Question One. Whether ‘Unbegotten’ is Property of the Father Himself
1. About the twenty eighth distinction I ask whether ‘unbegotten’ is property of the Father himself.
That it is not:
No property is formally asserted of the essence, because then it would not distinguish [sc. the persons], just as neither does the essence distinguish, which is not said to be formally begetter or begotten, or inspiriter or inspirited; but the essence, as it seems, is unbegotten; therefore ‘unbegotten’ is not a property of any person. - Also the Holy Spirit, as I will prove, is formally unbegotten; therefore etc.
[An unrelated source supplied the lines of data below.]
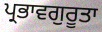
ਪ੍ਰਭਾਵਗੁਰੂਤਾ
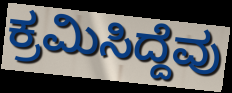
ಕ್ರಮಿಸಿದ್ದೆವು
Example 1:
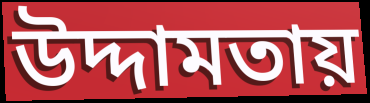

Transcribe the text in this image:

উদ্দামতায়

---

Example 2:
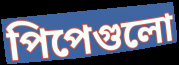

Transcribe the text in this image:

পিপেগুলো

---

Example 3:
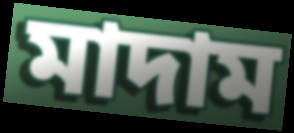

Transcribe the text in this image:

মাদাম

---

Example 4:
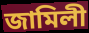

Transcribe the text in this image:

জামিলী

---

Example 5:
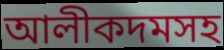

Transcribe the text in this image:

আলীকদমসহ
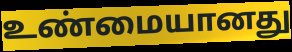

Proof of the assumption, because the essence is not begotten, therefore it is nonbegotten (the consequence is plain from the Philosopher De Interpretatione 10.2020-21: “On a negative proposition about a finite predicate follows an affirmative about the infinite predicate”), - and further, therefore it is unbegotten (this consequence is proved from Augustine On the Trinity V ch.7 n.8 where he says that ‘unbegotten’ is the same as not-begotten). And the like can be argued about the Holy Spirit: ‘if he is not begotten then he is non-begotten’.
2. Further, every personal property is relative, because whatever is said to itself is common to the three (from ibid. V ch.8 n.9); but unbegotten does not state a relation, as I will prove; therefore etc.
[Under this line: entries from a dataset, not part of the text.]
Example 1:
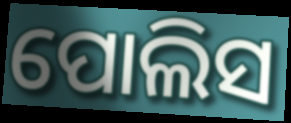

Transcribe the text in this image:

ପୋଲିସ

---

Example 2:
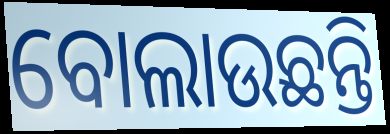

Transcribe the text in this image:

Proof of the minor, because if it does [sc. state a relation], then everything begotten is a related thing. This proposition is true: ‘everything begotten is a related thing’; I convert this by contraposition: ‘therefore every non-related thing is nonbegotten’. Then I argue: every non-begotten is a related thing, every non-related thing is non-begotten, therefore every non-related thing is related. The conclusion is impossible, therefore one of the premises is also impossible; not the one that follows from a true proposition by conversion through contraposition, therefore the other one.
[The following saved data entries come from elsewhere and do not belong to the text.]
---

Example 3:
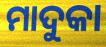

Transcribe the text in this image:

ମାଦୁକା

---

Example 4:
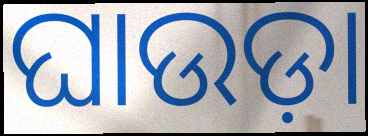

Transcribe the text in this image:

ଘାଉଡ଼ା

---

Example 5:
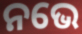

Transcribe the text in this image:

ନଭେ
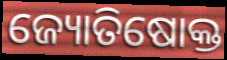
ଜ୍ୟୋତିଷୋକ୍ତ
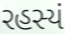
રહસ્યં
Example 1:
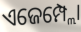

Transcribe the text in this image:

ଏଜେମ୍ପ୍ଲୋ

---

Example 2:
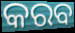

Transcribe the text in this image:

କରବ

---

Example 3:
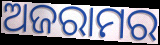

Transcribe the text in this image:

ଅଜରାମର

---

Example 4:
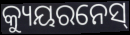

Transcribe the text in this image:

କ୍ୟୁୟରନେସ୍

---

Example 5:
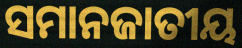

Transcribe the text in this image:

ସମାନଜାତୀୟ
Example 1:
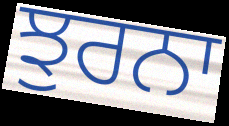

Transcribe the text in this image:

ਝੁਰਨਾ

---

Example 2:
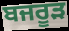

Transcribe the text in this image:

ਬਜਰੂੜ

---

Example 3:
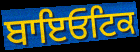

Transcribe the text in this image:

ਬਾਇਓਟਿਕ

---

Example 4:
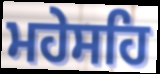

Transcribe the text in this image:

ਮਹੇਸਹਿ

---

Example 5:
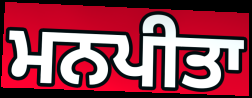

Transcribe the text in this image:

ਮਨਪੀਤਾ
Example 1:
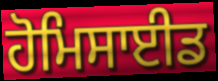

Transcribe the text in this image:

ਹੋਮਿਸਾਈਡ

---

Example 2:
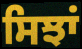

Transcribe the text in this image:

ਸਿਝਾਂ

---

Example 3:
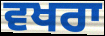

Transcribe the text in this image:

ਵਖਰਾ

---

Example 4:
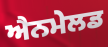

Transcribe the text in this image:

ਐਨਮੇਲਡ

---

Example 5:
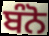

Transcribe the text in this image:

ਬੰਨੋ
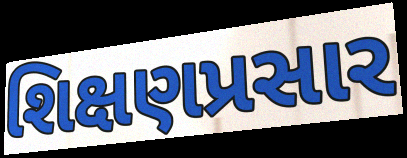
શિક્ષણપ્રસાર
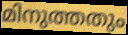
മിനുത്തതും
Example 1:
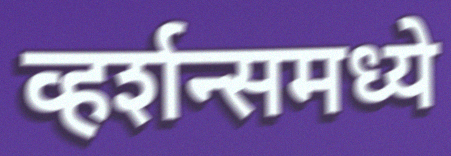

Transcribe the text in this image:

व्हर्शन्समध्ये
3. Again, if not being able to be born were a property of the Father, then not being able to be inspirited would be a property of the Father and the Son, and so there would be six notions [sc. in divine reality], which is commonly denied.1
4. Further, Ambrose On the Holy Spirit IV [On the Incarnation ch.8 nn.79-80] did not want to use the name ‘unbegotten’, as the Master says in the text [I d.13 ch.4 n.117].
5. The opposite:
Augustine to Orosius [Ps.-Augustine, Dialogue of 65 Questions q.2]: “Sure faith declares that there are not two unbegottens.”